Marilu Sanchez didn’t just graduate from the University of Texas (UT) in 2017 with a degree – she also graduated with thousands of hours of volunteer work under her belt: sitting with hospice patients, developing programs for foster children, working on neighborhood restoration projects, and serving the homeless.
Sanchez is the first person in her family to attend college. She arrived at The University of Texas at Austin in 2013 from tiny Huckabay, Texas, near Stephenville. Her high school class had only 11 other students, and her first UT chemistry class had more people than her hometown. “My parents have been so supportive,” says Sanchez. “They gave me much more than anyone could teach me because their values and hard work ethic made me who I am.” In addition to her family, Sanchez credits her success to a number of groups and experiences on and off campus. Participating in the University Leadership Network, volunteering off-campus, and discovering the HDFS major in the College of Natural Sciences were all turning points, she says.
The University Leadership Network is a scholarship program that boosts leadership skills and provides experiential learning to 500 entering freshmen, working with them throughout their time at UT. Through her participation, Sanchez interned with UT Rec Sports’ Civic Engagement Program. She eventually spent over 3,200 hours volunteering on more than 50 community engagement projects to clean up flood-stricken areas, help feed the homeless, and bring children on outdoor field trips. “Her greatest desire is to give someone an experience that they never believed would happen, in hopes that the experience may awaken their passion to pursue their dreams. She always strives to do more,” expressed Rec Sports’ Chris Burnett.

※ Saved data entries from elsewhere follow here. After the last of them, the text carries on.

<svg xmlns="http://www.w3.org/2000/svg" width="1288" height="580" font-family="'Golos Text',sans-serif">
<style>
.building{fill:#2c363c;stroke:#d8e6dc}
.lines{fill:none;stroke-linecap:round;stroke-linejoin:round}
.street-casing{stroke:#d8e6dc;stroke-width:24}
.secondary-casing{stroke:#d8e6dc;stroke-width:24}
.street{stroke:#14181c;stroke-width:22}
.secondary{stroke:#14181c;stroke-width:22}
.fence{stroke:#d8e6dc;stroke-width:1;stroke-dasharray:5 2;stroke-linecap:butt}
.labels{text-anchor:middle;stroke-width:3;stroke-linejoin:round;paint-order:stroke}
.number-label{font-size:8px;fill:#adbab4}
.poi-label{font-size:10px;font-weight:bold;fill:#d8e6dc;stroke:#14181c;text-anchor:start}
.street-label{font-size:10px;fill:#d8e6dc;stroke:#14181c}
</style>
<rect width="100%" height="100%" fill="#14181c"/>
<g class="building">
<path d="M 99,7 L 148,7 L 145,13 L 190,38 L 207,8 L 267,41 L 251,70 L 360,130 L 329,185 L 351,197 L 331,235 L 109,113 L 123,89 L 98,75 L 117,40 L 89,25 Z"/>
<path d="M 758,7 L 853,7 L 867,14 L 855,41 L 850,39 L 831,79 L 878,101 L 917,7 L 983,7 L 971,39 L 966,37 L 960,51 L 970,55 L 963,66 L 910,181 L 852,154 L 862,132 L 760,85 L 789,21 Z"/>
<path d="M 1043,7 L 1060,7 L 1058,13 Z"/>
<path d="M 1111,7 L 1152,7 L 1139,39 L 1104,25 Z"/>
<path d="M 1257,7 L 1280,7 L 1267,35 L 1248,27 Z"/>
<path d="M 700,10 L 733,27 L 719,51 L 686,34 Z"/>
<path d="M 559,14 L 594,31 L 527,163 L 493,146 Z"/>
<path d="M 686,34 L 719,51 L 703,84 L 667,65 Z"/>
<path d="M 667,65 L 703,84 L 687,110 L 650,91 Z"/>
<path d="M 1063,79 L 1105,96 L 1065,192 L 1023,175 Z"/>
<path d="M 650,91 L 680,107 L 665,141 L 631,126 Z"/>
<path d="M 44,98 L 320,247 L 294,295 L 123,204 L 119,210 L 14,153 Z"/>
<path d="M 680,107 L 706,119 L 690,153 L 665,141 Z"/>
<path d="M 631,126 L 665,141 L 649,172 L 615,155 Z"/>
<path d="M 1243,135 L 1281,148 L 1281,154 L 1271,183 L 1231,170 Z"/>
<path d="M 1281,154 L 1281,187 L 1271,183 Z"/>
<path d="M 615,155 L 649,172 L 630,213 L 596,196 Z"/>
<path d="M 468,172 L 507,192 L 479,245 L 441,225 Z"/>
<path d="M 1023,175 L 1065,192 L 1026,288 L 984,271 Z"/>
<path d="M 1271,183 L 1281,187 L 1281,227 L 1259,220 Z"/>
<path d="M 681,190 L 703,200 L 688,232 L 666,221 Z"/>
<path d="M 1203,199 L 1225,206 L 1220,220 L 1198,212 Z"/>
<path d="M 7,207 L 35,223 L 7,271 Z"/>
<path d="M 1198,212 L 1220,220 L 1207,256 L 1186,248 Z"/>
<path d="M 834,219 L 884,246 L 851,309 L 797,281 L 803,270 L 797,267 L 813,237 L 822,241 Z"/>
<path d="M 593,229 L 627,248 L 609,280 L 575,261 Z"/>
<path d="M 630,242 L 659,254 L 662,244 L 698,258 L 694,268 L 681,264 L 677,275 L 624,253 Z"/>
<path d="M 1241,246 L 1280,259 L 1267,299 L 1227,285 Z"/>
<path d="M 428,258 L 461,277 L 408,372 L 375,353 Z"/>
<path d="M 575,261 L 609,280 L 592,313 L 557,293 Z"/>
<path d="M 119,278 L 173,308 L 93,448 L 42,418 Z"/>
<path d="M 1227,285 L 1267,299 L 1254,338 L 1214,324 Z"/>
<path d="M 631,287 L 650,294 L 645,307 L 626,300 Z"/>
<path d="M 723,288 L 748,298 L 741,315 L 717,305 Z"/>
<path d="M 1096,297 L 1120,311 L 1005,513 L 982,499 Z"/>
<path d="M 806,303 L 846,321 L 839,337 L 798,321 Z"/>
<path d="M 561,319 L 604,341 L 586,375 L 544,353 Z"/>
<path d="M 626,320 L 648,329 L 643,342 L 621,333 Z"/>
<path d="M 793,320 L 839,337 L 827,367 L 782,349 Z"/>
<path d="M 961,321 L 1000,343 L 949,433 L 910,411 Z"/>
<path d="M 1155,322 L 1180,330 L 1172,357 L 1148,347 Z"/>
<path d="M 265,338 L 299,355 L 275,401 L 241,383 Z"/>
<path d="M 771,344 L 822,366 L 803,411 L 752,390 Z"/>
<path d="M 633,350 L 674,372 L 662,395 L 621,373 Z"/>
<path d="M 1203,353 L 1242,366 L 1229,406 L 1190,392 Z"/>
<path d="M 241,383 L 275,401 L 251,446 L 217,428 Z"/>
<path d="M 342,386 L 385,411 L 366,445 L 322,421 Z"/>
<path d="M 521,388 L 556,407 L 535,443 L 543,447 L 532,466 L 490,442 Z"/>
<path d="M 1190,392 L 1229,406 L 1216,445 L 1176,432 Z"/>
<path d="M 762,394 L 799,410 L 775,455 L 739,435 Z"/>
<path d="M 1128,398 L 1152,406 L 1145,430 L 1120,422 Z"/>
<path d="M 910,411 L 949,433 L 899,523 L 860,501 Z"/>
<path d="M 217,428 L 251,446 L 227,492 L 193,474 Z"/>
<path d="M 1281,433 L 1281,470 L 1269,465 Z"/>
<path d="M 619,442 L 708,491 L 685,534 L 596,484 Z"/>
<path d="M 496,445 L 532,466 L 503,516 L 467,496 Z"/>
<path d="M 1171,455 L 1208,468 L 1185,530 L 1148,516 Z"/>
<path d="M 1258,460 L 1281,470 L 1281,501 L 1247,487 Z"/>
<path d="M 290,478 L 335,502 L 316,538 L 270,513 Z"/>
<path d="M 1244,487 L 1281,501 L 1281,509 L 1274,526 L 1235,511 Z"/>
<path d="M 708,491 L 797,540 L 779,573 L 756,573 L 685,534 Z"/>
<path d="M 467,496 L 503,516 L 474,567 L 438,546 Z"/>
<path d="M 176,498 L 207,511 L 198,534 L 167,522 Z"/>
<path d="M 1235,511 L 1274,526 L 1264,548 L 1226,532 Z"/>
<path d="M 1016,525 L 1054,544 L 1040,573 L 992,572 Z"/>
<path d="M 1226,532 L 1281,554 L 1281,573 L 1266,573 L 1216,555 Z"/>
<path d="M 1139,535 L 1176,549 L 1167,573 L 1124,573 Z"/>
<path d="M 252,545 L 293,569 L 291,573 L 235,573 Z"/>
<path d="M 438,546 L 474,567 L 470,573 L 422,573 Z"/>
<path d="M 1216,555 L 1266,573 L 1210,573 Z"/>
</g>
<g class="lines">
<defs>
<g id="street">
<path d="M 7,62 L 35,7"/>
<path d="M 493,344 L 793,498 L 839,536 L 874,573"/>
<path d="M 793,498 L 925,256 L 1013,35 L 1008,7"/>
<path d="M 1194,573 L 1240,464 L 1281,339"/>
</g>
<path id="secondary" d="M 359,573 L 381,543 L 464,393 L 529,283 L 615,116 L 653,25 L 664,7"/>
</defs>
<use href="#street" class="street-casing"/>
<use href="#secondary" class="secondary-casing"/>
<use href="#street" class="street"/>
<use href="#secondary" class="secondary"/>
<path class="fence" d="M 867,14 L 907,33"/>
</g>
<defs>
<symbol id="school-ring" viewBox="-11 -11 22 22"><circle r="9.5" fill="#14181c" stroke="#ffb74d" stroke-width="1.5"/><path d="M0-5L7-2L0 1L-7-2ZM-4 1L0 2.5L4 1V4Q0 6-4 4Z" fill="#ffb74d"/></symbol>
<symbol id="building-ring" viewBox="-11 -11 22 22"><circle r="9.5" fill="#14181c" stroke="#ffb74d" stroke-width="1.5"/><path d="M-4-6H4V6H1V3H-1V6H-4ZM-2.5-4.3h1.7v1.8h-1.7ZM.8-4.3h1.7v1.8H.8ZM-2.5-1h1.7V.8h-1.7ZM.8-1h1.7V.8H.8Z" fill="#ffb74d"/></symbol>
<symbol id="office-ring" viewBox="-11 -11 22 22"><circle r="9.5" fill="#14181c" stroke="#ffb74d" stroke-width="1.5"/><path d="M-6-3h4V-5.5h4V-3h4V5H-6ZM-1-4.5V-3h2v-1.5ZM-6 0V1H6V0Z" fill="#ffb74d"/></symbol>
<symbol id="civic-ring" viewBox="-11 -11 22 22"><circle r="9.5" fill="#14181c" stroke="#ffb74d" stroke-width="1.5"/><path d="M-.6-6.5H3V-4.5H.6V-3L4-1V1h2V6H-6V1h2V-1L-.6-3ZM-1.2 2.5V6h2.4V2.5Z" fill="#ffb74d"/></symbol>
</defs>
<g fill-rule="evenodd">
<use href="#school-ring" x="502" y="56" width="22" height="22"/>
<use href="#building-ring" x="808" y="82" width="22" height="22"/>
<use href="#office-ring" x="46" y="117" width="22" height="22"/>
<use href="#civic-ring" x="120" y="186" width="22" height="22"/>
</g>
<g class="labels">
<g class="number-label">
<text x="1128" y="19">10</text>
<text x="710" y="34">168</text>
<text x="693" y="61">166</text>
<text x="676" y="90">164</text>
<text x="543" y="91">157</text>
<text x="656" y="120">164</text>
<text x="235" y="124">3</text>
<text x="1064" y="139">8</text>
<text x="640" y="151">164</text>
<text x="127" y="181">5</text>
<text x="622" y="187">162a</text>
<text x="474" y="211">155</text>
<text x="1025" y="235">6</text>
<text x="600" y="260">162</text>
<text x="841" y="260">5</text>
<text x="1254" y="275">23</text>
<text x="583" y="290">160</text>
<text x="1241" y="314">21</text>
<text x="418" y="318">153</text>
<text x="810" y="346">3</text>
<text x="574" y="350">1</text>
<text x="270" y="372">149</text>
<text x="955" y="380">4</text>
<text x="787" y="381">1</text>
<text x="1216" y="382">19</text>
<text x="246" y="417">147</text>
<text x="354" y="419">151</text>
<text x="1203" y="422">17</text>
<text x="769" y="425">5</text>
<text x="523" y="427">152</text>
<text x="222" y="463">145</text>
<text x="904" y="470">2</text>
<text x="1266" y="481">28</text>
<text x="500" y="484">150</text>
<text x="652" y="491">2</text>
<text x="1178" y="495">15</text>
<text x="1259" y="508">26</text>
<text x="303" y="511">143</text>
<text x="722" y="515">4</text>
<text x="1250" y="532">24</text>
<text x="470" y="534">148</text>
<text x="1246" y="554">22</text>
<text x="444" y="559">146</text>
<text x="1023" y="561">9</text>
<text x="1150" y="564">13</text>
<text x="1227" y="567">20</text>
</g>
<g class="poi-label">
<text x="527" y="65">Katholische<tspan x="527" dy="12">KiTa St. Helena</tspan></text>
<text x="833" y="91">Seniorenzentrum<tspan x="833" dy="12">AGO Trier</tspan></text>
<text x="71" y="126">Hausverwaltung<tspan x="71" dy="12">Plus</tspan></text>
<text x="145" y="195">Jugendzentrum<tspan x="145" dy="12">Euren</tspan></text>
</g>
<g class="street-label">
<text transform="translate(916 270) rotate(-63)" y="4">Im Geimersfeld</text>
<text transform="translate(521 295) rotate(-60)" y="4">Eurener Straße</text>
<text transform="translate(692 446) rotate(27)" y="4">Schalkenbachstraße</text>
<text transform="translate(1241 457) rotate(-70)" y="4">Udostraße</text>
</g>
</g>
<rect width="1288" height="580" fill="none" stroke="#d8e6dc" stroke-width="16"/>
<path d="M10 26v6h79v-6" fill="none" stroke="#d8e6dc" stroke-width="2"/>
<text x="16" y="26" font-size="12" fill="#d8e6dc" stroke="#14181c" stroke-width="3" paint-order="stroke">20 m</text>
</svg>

In her outreach work, Sanchez met foster children in group homes who had had few opportunities to explore nature. Compelled to do something, she worked with the Texas Parks & Wildlife Department at McKinney Falls to develop programs in archery, fishing, and even crafting from nature especially for these youth. Helping end-of-life patients is another passion Sanchez has. At a volunteer fair she attended her freshman year, Sanchez picked up a pamphlet about hospice care that introduced her to opportunities to get involved. Each year since, she has worked up to 14 hours a week, from clerical work and spending time at patient’s bedsides to reading aloud or simply sitting in silence. “I wanted to give a little bit of comfort to people in their last moments and help with their emotional pain,” says Sanchez. “I wanted them to feel like a person rather than a patient.”
Because of her commitment to and leadership in community service, she recently received the Edward Guleke Student Excellence Award from the Texas Exes, the Outstanding Student Award from the Texas Parents Association, and the Tower Award for Outstanding Student Volunteer from the Longhorn Center for Community Engagement.
“You enter one organization on campus and then another door opens. I have a big picture goal, but I’m not going to do it with just one action. I’m going to do small things each day to change the world,” she said. “I volunteer because others provided help that got me to where I am today, and I want to make sure that I am that person for someone else.”